Nous concluons ensemble que les espaces verts en Algérie doivent être plus développés, de même qu’ils doivent être gérés avec plus d’efficience. La nécessité d’encadrer le public est primordiale ; chaque espace vert doit avoir ses propres gardiens et disposer de panneaux informant leurs visiteurs sur les bons comportements à adopter pour qu’ils restent en bon état. La conception de ces parcs doit intégrer les particularités culturelles de ce pays et privilégier les espèces locales qui sont les mieux adaptées au climat si particulier de ce territoire. Leur entretien quotidien, la mise à disposition de nombreuses poubelles, la qualité des services ainsi que des informations fournis aux visiteurs, tout doit inspirer le respect et inciter les citoyens algériens à considérer ces espaces verts comme des lieux où tout n’est pas permis. Les commerçants qui ont des stands dans ces parcs doivent être mis à contribution à cet effet et, une politique d’incitation fiscale doit être mise en place afin qu’ils privilégient la vente de produits dont les avec des emballages peu polluants ; j’évoquais à ce propos l’utilisation exclusive de bouteille en verre ainsi que l’interdiction de distribuer des sacs plastiques dans l’enceinte de ces espaces verts, ainsi qu’une taxe dédiée au maintien de la propreté des lieux. Un organisme national et local de vigie écologique doit aussi être mis en place avec plus d’insistance afin que des contrôles réguliers soient effectués pour veiller au bon fonctionnement de ses lieux qui peuvent générer beaucoup d’emplois, tels que des gardiens, des jardiniers, des animateurs, des commerçants, des artisans ect…

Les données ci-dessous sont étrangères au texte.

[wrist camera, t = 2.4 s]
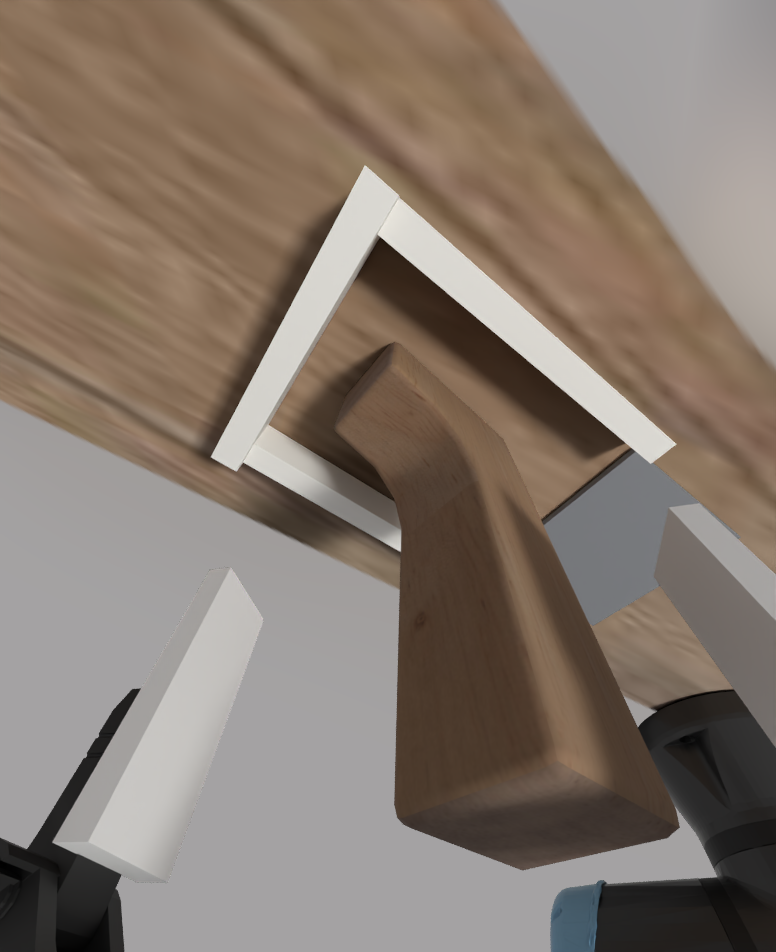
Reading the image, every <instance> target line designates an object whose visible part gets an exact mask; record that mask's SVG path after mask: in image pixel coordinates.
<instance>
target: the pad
mask: <svg viewBox="0 0 776 952" xmlns="http://www.w3.org/2000/svg"><path fill="white" fill-rule="evenodd" d="M698 503H700V502H699V501H697V500H696V499H695V498H694V497H693V496H692V495H690V494H689V493H688V492H687V491H686V490H684V489H683V488H682V487H681V486H680V485H679V484H677V483H676V482H675V481H674V480H673V479H671V478H670V477H669V476H668V475H667V474H665V473H664V472H663V471H662V470H661V469H660V468H658V467H657V466H656V465H655V464H654V463H651V464H650V463H649V462H648V461H647V460H645V459H644V458H643V457H642V456H641V455H640V454H638V453H637V452H636V451H635V450H634V449H631V450H630V451H629V452H627V453H626V454H625V455H624V456H622V457H621V458H620V459H619V460H617V461H616V462H615V463H614V464H613V465H611V466H610V467H609V468H608V469H606V470H605V471H604V472H603V473H601V474H600V475H599V476H598V477H596V478H595V479H594V480H593V481H592V482H590V483H589V484H588V485H587V486H585V487H584V488H583V489H582V490H580V491H579V492H578V493H577V494H575V495H574V496H573V497H572V498H571V499H569V500H568V501H567V502H566V503H564V504H563V505H562V506H561V507H559V508H558V509H557V510H556V511H554V512H553V513H552V514H551V515H549V516H548V517H547V518H546V519H545V520H543V521H542V523H543V525H544V528H545V530H546V532H547V534H548V536H549V538H550V541H551V543H552V545H553V547H554V549H555V551H556V553H557V556H558V558H559V560H560V562H561V564H562V566H563V568H564V571H565V573H566V575H567V577H568V579H569V581H570V583H571V586H572V588H573V590H574V592H575V594H576V596H577V598H578V601H579V603H580V605H581V607H582V609H583V611H584V613H585V616H586V618H587V620H588V622H589V624H591V625H595V624H597V623H598V622H600V621H602V620H603V619H605V618H607V617H608V616H610V615H612V614H613V613H615V612H617V611H619V610H620V609H622V608H624V607H625V606H627V605H629V604H630V603H632V602H634V601H635V600H637V599H639V598H640V597H642V596H644V595H645V594H647V593H649V592H650V591H652V590H654V589H655V588H657V587H659V586H660V585H659V583H658V582H657V581H656V579H655V578H654V572H655V568H656V563H657V559H658V554H659V549H660V545H661V540H662V536H663V531H664V527H665V522H666V517H667V513H668V508H669V507H676V506H683V505H691V504H698ZM700 504H701V503H700ZM701 505H702V504H701ZM702 506H703V505H702ZM703 507H704V508H705V509H706V510H707V511H708V512H709V513H710V514H711V515H712V516H713V517H715V518H716V519H717V520H718V521H719V522H720V523H721V524H722V525H723V526H724V527H725V528H726V529H727V530H729V531H730V532H731V533H732V534H733V535H734V536H735V537H736V538H737V539H739V538H740V536H739V535H738V534H737V533H735V532H734V531H733V530H732V529H731V528H730V527H728V526H727V525H726V524H725V523H724V522H722V521H721V520H720V519H719V518H718V517H716V516H715V515H714V514H713V513H712V512H711V511H709V510H708V509H707V508H706V507H705V506H703Z"/></svg>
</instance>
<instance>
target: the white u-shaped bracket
mask: <svg viewBox="0 0 776 952" xmlns="http://www.w3.org/2000/svg"><path fill="white" fill-rule="evenodd" d="M380 237H381V238H382V239H383V240H385V241H386V242H387V243H388V244H389V245H391V246H392V247H393V248H394V249H395V250H396V251H398V252H399V253H400V254H401V255H402V256H404V257H405V258H406V259H407V260H408V261H410V262H411V263H412V264H413V265H414V266H416V267H417V268H418V269H419V270H420V271H421V272H423V273H424V274H425V275H426V276H427V277H429V278H430V279H431V280H432V281H433V282H435V283H436V284H437V285H438V286H439V287H441V288H442V289H443V290H444V291H445V292H447V293H448V294H449V295H450V296H451V297H452V298H454V299H455V300H456V301H457V302H458V303H460V304H461V305H462V306H463V307H464V308H466V309H467V310H468V311H469V312H470V313H472V314H473V315H474V316H475V317H476V318H477V319H479V320H480V321H481V322H482V323H483V324H485V325H486V326H487V327H488V328H489V329H491V330H492V331H493V332H494V333H495V334H497V335H498V336H499V337H500V338H501V339H503V340H504V341H505V342H506V343H507V344H508V345H510V346H511V347H512V348H513V349H514V350H516V351H517V352H518V353H519V354H520V355H522V356H523V357H524V358H525V359H526V360H528V361H529V362H530V363H531V364H532V365H533V366H535V367H536V368H537V369H538V370H539V371H541V372H542V373H543V374H544V375H545V376H547V377H548V378H549V379H550V380H551V381H553V382H554V383H555V384H556V385H557V386H558V387H560V388H561V389H562V390H563V391H564V392H566V393H567V394H568V395H569V396H570V397H572V398H573V399H574V400H575V401H576V402H578V403H579V404H580V405H581V406H582V407H584V408H585V409H586V410H587V411H588V412H589V413H591V414H592V415H593V416H594V417H595V418H597V419H598V420H599V421H600V422H601V423H603V424H604V425H605V426H606V427H607V428H609V429H610V430H611V431H612V432H613V433H614V434H616V435H617V436H618V437H619V438H620V439H622V440H623V441H624V442H625V443H626V444H628V445H629V446H630V447H631V448H632V449H634V450H635V451H636V452H637V453H638V454H640V455H641V456H642V457H643V458H644V459H645V460H647V461H648V462H649V463H650V464H651V463H653V462H654V461H655V460H656V459H658V458H659V457H660V456H662V455H663V454H664V453H666V452H667V451H668V450H669V449H671V448H672V447H673V446H675V445H676V443H675V442H673V441H672V440H671V439H670V438H669V437H668V436H667V435H666V434H664V433H663V432H662V431H661V430H660V429H659V428H658V427H657V426H655V425H654V424H653V423H652V422H651V421H650V420H649V419H648V418H646V417H645V416H644V415H643V414H642V413H641V412H640V411H639V410H637V409H636V408H635V407H634V406H633V405H632V404H631V403H630V402H628V401H627V400H626V399H625V398H624V397H623V396H622V395H621V394H620V393H618V392H617V391H616V390H615V389H614V388H613V387H612V386H611V385H609V384H608V383H607V382H606V381H605V380H604V379H603V378H602V377H600V376H599V375H598V374H597V373H596V372H595V371H594V370H593V369H591V368H590V367H589V366H588V365H587V364H586V363H585V362H584V361H582V360H581V359H580V358H579V357H578V356H577V355H576V354H575V353H573V352H572V351H571V350H570V349H569V348H568V347H567V346H566V345H564V344H563V343H562V342H561V341H560V340H559V339H558V338H557V337H555V336H554V335H553V334H552V333H551V332H550V331H549V330H548V329H546V328H545V327H544V326H543V325H542V324H541V323H540V322H539V321H537V320H536V319H535V318H534V317H533V316H532V315H531V314H530V313H528V312H527V311H526V310H525V309H524V308H523V307H522V306H521V305H519V304H518V303H517V302H516V301H515V300H514V299H513V298H512V297H510V296H509V295H508V294H507V293H506V292H505V291H504V290H503V289H501V288H500V287H499V286H498V285H497V284H496V283H495V282H494V281H492V280H491V279H490V278H489V277H488V276H487V275H486V274H485V273H483V272H482V271H481V270H480V269H479V268H478V267H477V266H476V265H474V264H473V263H472V262H471V261H470V260H469V259H468V258H467V257H465V256H464V255H463V254H462V253H461V252H460V251H459V250H458V249H457V248H455V247H454V246H453V245H452V244H451V243H450V242H449V241H448V240H446V239H445V238H444V237H443V236H442V235H441V234H440V233H439V232H437V231H436V230H435V229H434V228H433V227H432V226H431V225H430V224H428V223H427V222H426V221H425V220H424V219H423V218H422V217H421V216H419V215H418V214H417V213H416V212H415V211H414V210H413V209H412V208H410V207H409V206H408V205H407V204H406V203H405V202H404V201H403V200H401V199H400V198H399V195H398V194H397V193H396V192H395V191H393V190H392V189H391V188H390V187H389V186H388V185H387V184H386V183H384V182H383V181H382V180H381V179H380V178H379V177H378V176H377V175H375V174H374V173H373V172H372V171H371V170H370V169H369V168H368V167H366V166H364V168H363V170H362V172H361V174H360V176H359V178H358V180H357V181H356V183H355V185H354V187H353V189H352V191H351V193H350V195H349V197H348V198H347V200H346V202H345V204H344V206H343V208H342V210H341V212H340V214H339V215H338V217H337V219H336V221H335V223H334V225H333V227H332V229H331V231H330V233H329V234H328V236H327V238H326V240H325V242H324V244H323V246H322V248H321V250H320V251H319V253H318V255H317V257H316V259H315V261H314V263H313V265H312V267H311V268H310V270H309V272H308V274H307V276H306V278H305V280H304V282H303V284H302V285H301V287H300V289H299V291H298V293H297V295H296V297H295V299H294V301H293V302H292V304H291V306H290V308H289V310H288V312H287V314H286V316H285V318H284V320H283V321H282V323H281V325H280V327H279V329H278V331H277V333H276V335H275V337H274V338H273V340H272V342H271V344H270V346H269V348H268V350H267V352H266V354H265V355H264V357H263V359H262V361H261V363H260V365H259V367H258V369H257V371H256V372H255V374H254V376H253V378H252V380H251V382H250V384H249V386H248V388H247V390H246V391H245V393H244V395H243V397H242V399H241V401H240V403H239V405H238V407H237V408H236V410H235V412H234V414H233V416H232V418H231V420H230V422H229V424H228V425H227V427H226V429H225V431H224V433H223V435H222V437H221V439H220V441H219V442H218V444H217V446H216V448H215V450H214V452H213V454H212V456H211V458H213V459H215V460H217V461H218V462H220V463H222V464H224V465H226V466H227V467H229V468H231V469H233V470H235V471H236V472H237V470H238V469H239V467H240V466H241V465H242V463H245V464H247V465H249V466H250V467H252V468H254V469H256V470H257V471H259V472H261V473H263V474H264V475H266V476H268V477H270V478H271V479H273V480H275V481H277V482H278V483H280V484H282V485H284V486H285V487H287V488H289V489H291V490H293V491H294V492H296V493H298V494H300V495H301V496H303V497H305V498H307V499H308V500H310V501H312V502H314V503H315V504H317V505H319V506H321V507H322V508H324V509H326V510H328V511H329V512H331V513H333V514H335V515H336V516H338V517H340V518H342V519H343V520H345V521H347V522H349V523H351V524H352V525H354V526H356V527H358V528H359V529H361V530H363V531H365V532H366V533H368V534H370V535H372V536H373V537H375V538H377V539H379V540H380V541H382V542H384V543H386V544H387V545H389V546H391V547H393V548H394V549H396V550H398V551H400V552H401V526H400V521H399V517H398V513H397V508H396V504H395V502H394V501H392V500H391V499H389V498H387V497H386V496H384V495H382V494H381V493H379V492H378V491H376V490H374V489H373V488H371V487H369V486H368V485H366V484H364V483H363V482H361V481H360V480H358V479H356V478H355V477H353V476H351V475H350V474H348V473H346V472H345V471H343V470H341V469H340V468H338V467H337V466H335V465H333V464H332V463H330V462H328V461H327V460H325V459H323V458H322V457H320V456H319V455H317V454H315V453H314V452H312V451H310V450H309V449H307V448H305V447H304V446H302V445H301V444H299V443H297V442H296V441H294V440H292V439H291V438H289V437H287V436H286V435H284V434H283V433H281V432H279V431H278V430H276V429H274V428H273V427H271V426H269V423H270V421H271V420H272V418H273V416H274V414H275V413H276V411H277V409H278V408H279V406H280V404H281V403H282V401H283V399H284V398H285V396H286V394H287V393H288V391H289V389H290V388H291V386H292V384H293V383H294V381H295V379H296V377H297V376H298V374H299V372H300V371H301V369H302V367H303V366H304V364H305V362H306V361H307V359H308V357H309V356H310V354H311V352H312V351H313V349H314V347H315V346H316V344H317V342H318V340H319V339H320V337H321V335H322V334H323V332H324V330H325V329H326V327H327V325H328V324H329V322H330V320H331V319H332V317H333V315H334V314H335V312H336V310H337V309H338V307H339V305H340V303H341V302H342V300H343V298H344V297H345V295H346V293H347V292H348V290H349V288H350V287H351V285H352V283H353V282H354V280H355V278H356V277H357V275H358V273H359V272H360V270H361V268H362V266H363V265H364V263H365V261H366V260H367V258H368V256H369V255H370V253H371V251H372V250H373V248H374V246H375V245H376V243H377V241H378V240H379V238H380Z"/></svg>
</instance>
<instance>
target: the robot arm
mask: <svg viewBox="0 0 776 952" xmlns="http://www.w3.org/2000/svg"><path fill="white" fill-rule="evenodd" d="M654 578H655V579H656V581H657V582H658V583H659V585H660V586H661V588H662V589H663V590H664V592H665V593H666V595H667V596H668V597H669V599H670V600H671V602H672V603H673V604H674V606H675V607H676V609H677V610H678V611H679V613H680V614H681V616H682V617H683V618H684V620H685V621H686V623H687V624H688V625H689V627H690V628H691V630H692V631H693V632H694V634H695V635H696V637H697V638H698V639H699V641H700V642H701V644H702V645H703V646H704V648H705V649H706V651H707V652H708V653H709V655H710V656H711V658H712V659H713V660H714V662H715V663H716V665H717V666H718V667H719V669H720V670H721V672H722V673H723V674H724V676H725V677H726V679H727V680H728V681H729V683H730V684H731V686H732V687H733V688H734V690H735V691H731V692H720V693H713V694H707V695H702V696H698V697H694V698H690V699H686V700H683V701H680V702H677V703H675V704H672V705H670V706H667V707H665V708H663V709H661V710H659V711H657V712H656V713H654V714H652V715H651V716H650V717H648V718H647V719H646V720H644V721H643V722H642V723H641V724H640V726H639V727H638V729H639V731H640V733H641V736H642V738H643V740H644V742H645V744H646V746H647V748H648V751H649V753H650V755H651V757H652V759H653V761H654V763H655V766H656V768H657V770H658V772H659V774H660V776H661V778H662V781H663V783H664V785H665V787H666V789H667V791H668V793H669V796H670V798H671V800H672V802H673V804H674V806H675V807H676V808H677V809H678V811H679V812H680V813H681V814H682V816H683V817H684V819H685V820H686V821H687V822H688V824H689V825H690V826H691V828H692V829H693V830H694V832H695V833H696V834H697V836H698V838H699V840H700V841H701V843H702V845H703V847H704V849H705V851H706V853H707V856H708V858H709V859H710V861H711V864H712V866H713V868H714V870H715V872H716V875H717V877H716V878H701V879H697V878H695V879H681V880H680V879H679V880H664V881H649V882H633V883H618V884H607V883H606V882H605V881H604V880H600V881H598V882H597V883H596V884H594V885H586V886H579V887H571V888H566V889H564V890H562V891H561V892H560V893H559V894H558V895H557V897H556V899H555V901H554V904H553V909H552V913H551V932H550V936H551V952H776V574H775V573H774V572H772V571H771V570H770V569H769V568H768V567H767V566H766V565H765V564H764V563H763V562H762V561H761V560H760V559H759V558H757V557H756V556H755V555H754V554H753V553H752V552H751V551H750V550H749V549H748V548H747V547H746V546H745V545H744V544H742V543H741V542H740V541H739V540H738V539H737V538H736V537H735V536H734V535H733V534H732V533H731V532H730V531H729V530H727V529H726V528H725V527H724V526H723V525H722V524H721V523H720V522H719V521H718V520H717V519H716V518H715V517H713V516H712V515H711V514H710V513H709V512H708V511H707V510H706V509H705V508H704V507H703V506H702V505H701V504H700V503H698V504H691V505H683V506H676V507H669V508H668V513H667V517H666V522H665V527H664V531H663V536H662V540H661V545H660V549H659V554H658V559H657V563H656V568H655V572H654ZM262 623H263V618H262V616H261V615H260V613H259V612H258V610H257V608H256V607H255V605H254V604H253V602H252V600H251V598H250V597H249V595H248V594H247V592H246V590H245V589H244V587H243V586H242V584H241V582H240V581H239V579H238V577H237V576H236V574H235V573H234V571H233V569H232V568H231V567H227V568H219V569H212V570H209V572H208V574H207V576H206V578H205V579H204V581H203V583H202V584H201V586H200V588H199V589H198V591H197V593H196V594H195V596H194V598H193V600H192V602H191V603H190V605H189V607H188V608H187V610H186V612H185V614H184V615H183V617H182V619H181V621H180V622H179V624H178V626H177V627H176V629H175V631H174V632H173V634H172V636H171V638H170V640H169V641H168V643H167V645H166V646H165V648H164V650H163V652H162V653H161V655H160V657H159V659H158V660H157V662H156V664H155V665H154V667H153V669H152V671H151V672H150V674H149V676H148V678H147V679H146V681H145V683H144V685H143V686H142V688H141V689H132V690H131V691H130V692H129V693H128V694H127V696H126V697H125V698H124V699H123V700H122V701H121V702H120V703H119V704H118V705H117V706H116V708H115V709H114V710H113V711H112V713H111V715H110V716H109V718H108V720H107V721H106V723H105V725H104V726H103V728H102V729H101V731H100V733H99V737H98V738H96V739H95V741H94V742H93V744H92V746H91V747H90V749H89V751H88V752H87V757H86V758H84V759H83V760H82V762H81V764H80V765H79V767H78V769H77V770H76V772H75V773H74V775H73V777H72V779H71V780H70V782H69V783H68V785H67V787H66V788H65V790H64V792H63V793H62V795H61V796H60V798H59V800H58V801H57V803H56V805H55V806H54V808H53V810H52V811H51V813H50V814H49V816H48V818H47V819H46V821H45V823H44V824H43V826H42V828H41V829H40V831H39V832H38V834H37V835H36V837H35V839H34V840H33V842H32V843H31V845H30V846H29V847H28V849H25V848H22V847H20V846H18V845H15V844H13V843H11V842H9V841H6V840H4V839H1V838H0V952H124V941H123V926H122V913H121V900H120V897H119V894H118V891H117V890H116V889H115V888H116V886H117V884H118V882H119V879H120V877H121V875H122V876H124V877H126V878H128V879H130V880H133V881H135V882H138V883H139V882H140V883H144V882H145V883H146V882H147V883H148V882H149V883H154V882H156V883H159V882H160V883H166V882H168V881H169V878H170V875H171V872H172V870H173V866H174V864H175V861H176V859H177V856H178V853H179V850H180V847H181V845H182V842H183V840H184V837H185V834H186V831H187V829H188V826H189V823H190V820H191V818H192V815H193V812H194V809H195V807H196V804H197V801H198V798H199V795H200V793H201V790H202V788H203V785H204V782H205V779H206V777H207V774H208V771H209V768H210V766H211V763H212V760H213V757H214V754H215V752H216V749H217V746H218V744H219V741H220V738H221V735H222V733H223V730H224V727H225V725H226V722H227V719H228V716H229V714H230V710H231V708H232V705H233V703H234V700H235V697H236V694H237V692H238V689H239V686H240V684H241V681H242V678H243V675H244V673H245V670H246V667H247V664H248V662H249V659H250V656H251V653H252V650H253V648H254V645H255V642H256V640H257V637H258V634H259V631H260V629H261V626H262Z"/></svg>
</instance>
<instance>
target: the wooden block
mask: <svg viewBox="0 0 776 952" xmlns="http://www.w3.org/2000/svg"><path fill="white" fill-rule="evenodd" d="M334 429H335V431H336V433H337V434H338V435H339V436H340V437H341V438H342V439H344V440H345V441H346V442H347V443H348V444H349V445H350V446H351V447H353V448H354V449H355V450H356V451H357V452H358V453H359V454H360V455H361V456H363V457H364V458H365V459H366V460H367V461H368V462H369V463H370V464H372V465H373V466H374V467H375V469H376V470H377V472H378V474H379V475H380V477H381V478H382V480H383V482H384V483H385V485H386V486H387V488H388V489H389V491H390V493H391V494H392V496H393V497H394V500H395V504H396V508H397V513H398V517H399V521H400V526H401V563H400V603H399V643H398V682H397V722H396V725H397V726H396V762H395V765H396V766H395V801H394V805H395V809H396V814H397V818H398V819H399V820H400V821H401V822H402V823H403V824H404V825H406V826H408V827H410V828H412V829H415V830H418V831H420V832H423V833H425V834H428V835H431V836H433V837H436V838H438V839H441V840H444V841H446V842H449V843H452V844H454V845H457V846H460V847H462V848H465V849H468V850H470V851H473V852H476V853H478V854H481V855H484V856H486V857H489V858H491V859H494V860H497V861H500V862H502V863H504V864H507V865H510V866H512V867H515V868H518V869H520V870H526V869H530V868H535V867H539V866H544V865H548V864H553V863H557V862H562V861H566V860H571V859H575V858H580V857H584V856H589V855H593V854H598V853H601V852H607V851H611V850H616V849H620V848H624V847H629V846H633V845H638V844H642V843H647V842H651V841H656V840H661V839H665V838H668V837H669V836H670V835H671V834H672V833H673V832H675V831H676V830H677V829H678V828H680V827H679V822H678V817H677V813H676V809H675V806H674V804H673V802H672V800H671V798H670V796H669V793H668V791H667V789H666V787H665V785H664V783H663V781H662V778H661V776H660V774H659V772H658V770H657V768H656V766H655V763H654V761H653V759H652V757H651V755H650V753H649V751H648V748H647V746H646V744H645V742H644V740H643V738H642V736H641V733H640V731H639V729H638V727H637V725H636V723H635V721H634V719H633V716H632V714H631V713H630V710H629V708H628V706H627V703H626V701H625V699H624V697H623V695H622V693H621V691H620V688H619V686H618V684H617V682H616V680H615V678H614V676H613V673H612V671H611V669H610V667H609V665H608V663H607V661H606V658H605V656H604V654H603V652H602V650H601V648H600V646H599V643H598V641H597V639H596V637H595V635H594V633H593V631H592V628H591V626H590V624H589V622H588V620H587V618H586V616H585V613H584V611H583V609H582V607H581V605H580V603H579V601H578V598H577V596H576V594H575V592H574V590H573V588H572V586H571V583H570V581H569V579H568V577H567V575H566V573H565V571H564V568H563V566H562V564H561V562H560V560H559V558H558V556H557V553H556V551H555V549H554V547H553V545H552V543H551V541H550V538H549V536H548V534H547V532H546V530H545V528H544V525H543V523H542V521H541V519H540V517H539V515H538V512H537V510H536V508H535V506H534V504H533V501H532V499H531V497H530V495H529V493H528V491H527V488H526V486H525V484H524V482H523V480H522V478H521V475H520V473H519V471H518V469H517V467H516V465H515V463H514V461H513V459H512V457H511V455H510V452H509V450H508V448H507V446H506V444H505V442H504V440H503V438H502V437H500V436H499V435H498V434H497V433H496V432H495V431H494V430H493V429H492V428H491V427H490V426H489V425H487V424H486V423H485V422H484V421H483V420H482V419H481V418H480V417H479V416H478V415H477V414H476V413H474V412H473V411H472V410H471V409H470V408H469V407H468V406H467V405H466V404H465V403H464V402H463V401H461V400H460V399H459V398H458V397H457V396H456V395H455V394H454V393H453V392H452V391H451V390H449V389H448V388H447V387H446V386H445V385H444V384H443V383H442V382H441V381H440V380H439V379H438V378H436V377H435V376H434V375H433V374H432V373H431V372H430V371H429V370H428V369H427V368H426V367H425V366H423V365H422V364H421V363H420V362H419V361H418V360H417V359H416V358H415V357H414V356H413V355H411V354H410V353H409V352H408V351H407V350H406V349H405V348H404V347H403V346H402V345H401V344H399V343H396V342H394V343H392V344H390V345H389V346H388V347H387V348H386V349H385V350H384V351H383V353H382V354H381V355H380V356H379V357H378V358H377V360H376V361H375V362H374V363H373V364H372V366H371V367H370V368H369V369H368V370H367V371H366V373H365V374H364V375H363V376H362V377H361V378H360V380H359V381H358V382H357V383H356V384H355V385H354V387H353V388H352V389H351V390H350V391H349V392H348V394H347V395H346V397H345V400H344V402H343V405H342V407H341V409H340V412H339V414H338V417H337V419H336V422H335V426H334Z"/></svg>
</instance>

J'aimerais, à titre personnel, ajouter que le secteur des espaces verts, dans un pays comme l'Algérie en plein stress hydrique , doit intégrer la notion de la gestion de l'eau comme étant un facteur indispensable à leur bon fonctionnement. Ces espaces doivent permettre non seulement de participer à l'économie d'eau, mais, aussi, à sensibiliser le public algérien sur l'importance de ne plus gaspiller une ressource qui, pour l'instant, fait sérieusement défaut à notre pays. Là aussi, des procédés traditionnels doivent être réactualisés car dans le désert saharien, on économise l'eau depuis toujours.
Les espaces verts sont loin d’être de simple luxe pour l’Algérie. Ils participent au bien-être ainsi qu’à la cohésion sociale et peuvent contribuer à diversifier les activités dans l’économie de ce pays qui ne peut seulement compter sur une rente pétrolière dont la durée ne sera pas éternelle.